═══ Data supplied
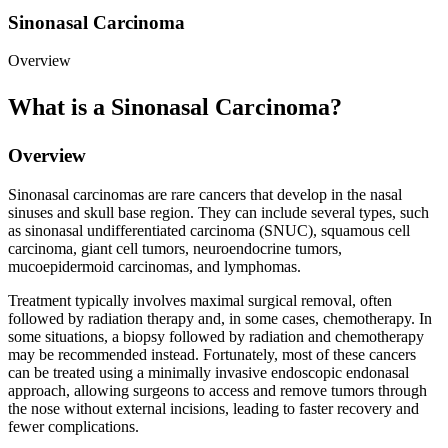
Sinonasal Carcinoma
Overview
What is a Sinonasal Carcinoma?
Overview
Sinonasal carcinomas are rare cancers that develop in the nasal
sinuses and skull base region. They can include several types, such
as sinonasal undifferentiated carcinoma (SNUC), squamous cell
carcinoma, giant cell tumors, neuroendocrine tumors,
mucoepidermoid carcinomas, and lymphomas.
Treatment typically involves maximal surgical removal, often
followed by radiation therapy and, in some cases, chemotherapy. In
some situations, a biopsy followed by radiation and chemotherapy
may be recommended instead. Fortunately, most of these cancers
can be treated using a minimally invasive endoscopic endonasal
approach, allowing surgeons to access and remove tumors through
the nose without external incisions, leading to faster recovery and
fewer complications.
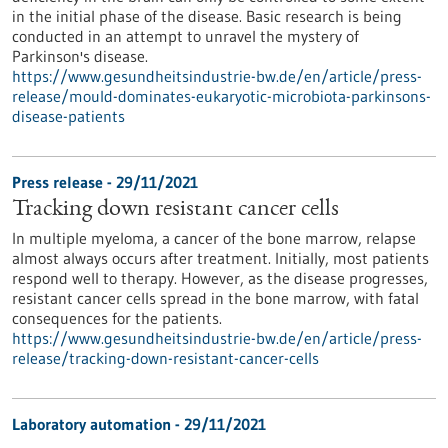
in the initial phase of the disease. Basic research is being
conducted in an attempt to unravel the mystery of
Parkinson's disease.
https://www.gesundheitsindustrie-bw.de/en/article/press-
release/mould-dominates-eukaryotic-microbiota-parkinsons-
disease-patients
Press release - 29/11/2021
Tracking down resistant cancer cells
In multiple myeloma, a cancer of the bone marrow, relapse
almost always occurs after treatment. Initially, most patients
respond well to therapy. However, as the disease progresses,
resistant cancer cells spread in the bone marrow, with fatal
consequences for the patients.
https://www.gesundheitsindustrie-bw.de/en/article/press-
release/tracking-down-resistant-cancer-cells
Laboratory automation - 29/11/2021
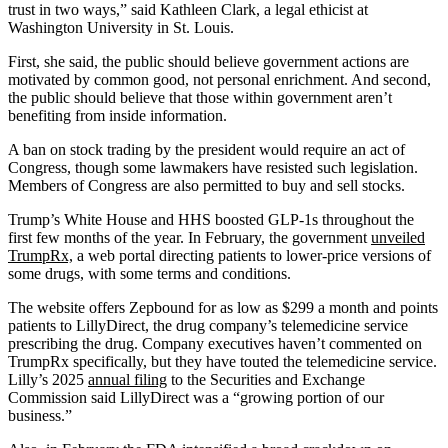
trust in two ways,” said Kathleen Clark, a legal ethicist at
Washington University in St. Louis.
First, she said, the public should believe government actions are
motivated by common good, not personal enrichment. And second,
the public should believe that those within government aren’t
benefiting from inside information.
A ban on stock trading by the president would require an act of
Congress, though some lawmakers have resisted such legislation.
Members of Congress are also permitted to buy and sell stocks.
Trump’s White House and HHS boosted GLP-1s throughout the
first few months of the year. In February, the government
unveiled
TrumpRx,
a web portal directing patients to lower-price versions of
some drugs, with some terms and conditions.
The website offers Zepbound for as low as $299 a month and points
patients to LillyDirect, the drug company’s telemedicine service
prescribing the drug. Company executives haven’t commented on
TrumpRx specifically, but they have touted the telemedicine service.
Lilly’s 2025
annual filing
to the Securities and Exchange
Commission said LillyDirect was a “growing portion of our
business.”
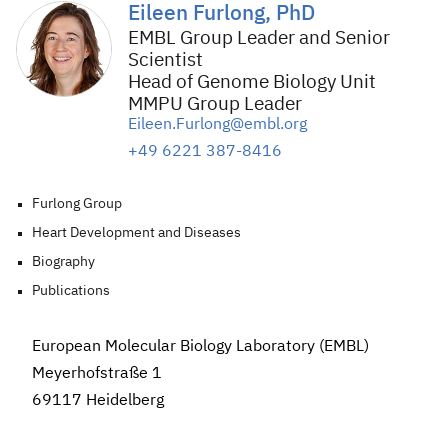
Eileen Furlong, PhD
EMBL Group Leader and Senior
Scientist
Head of Genome Biology Unit
MMPU Group Leader
Eileen.Furlong@embl.org
+49 6221 387-8416
Furlong Group
Heart Development and Diseases
Biography
Publications
European Molecular Biology Laboratory (EMBL)
Meyerhofstraße 1
69117 Heidelberg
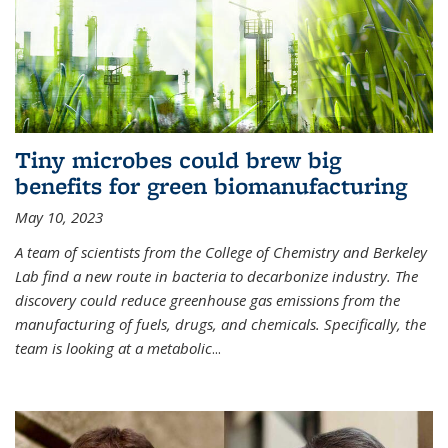
Tiny microbes could brew big
benefits for green biomanufacturing
May 10, 2023
A team of scientists from the College of Chemistry and Berkeley
Lab find a new route in bacteria to decarbonize industry. The
discovery could reduce greenhouse gas emissions from the
manufacturing of fuels, drugs, and chemicals. Specifically, the
team is looking at a metabolic
...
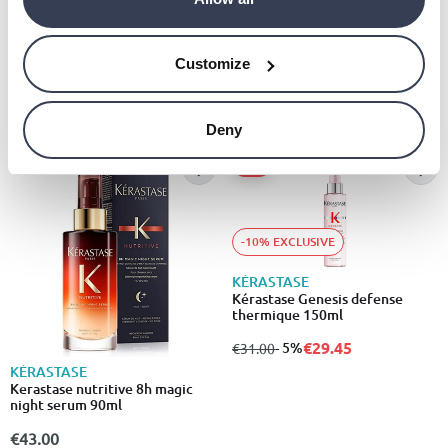
Kérastase discipline bain
fluidealiste 250ml
KÉRASTASE
Bain divalent balancing
€24.00
shampoolisten to pronunciation
Customize
€25.00
Deny
- 5%
-10% EXCLUSIVE
KÉRASTASE
Kérastase Genesis defense
thermique 150ml
€29.45
from
to
- 5%
€31.00
KÉRASTASE
Kerastase nutritive 8h magic
night serum 90ml
€43.00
══════
**Requirement**
Print nothing but the lines from the one that contains "fluidealiste 250ml" to the final line of the data, both included, exactly as they read.

**Output for this exercise**
fluidealiste 250ml
KÉRASTASE
Bain divalent balancing
€24.00
shampoolisten to pronunciation
Customize
€25.00
Deny
- 5%
-10% EXCLUSIVE
KÉRASTASE
Kérastase Genesis defense
thermique 150ml
€29.45
from
to
- 5%
€31.00
KÉRASTASE
Kerastase nutritive 8h magic
night serum 90ml
€43.00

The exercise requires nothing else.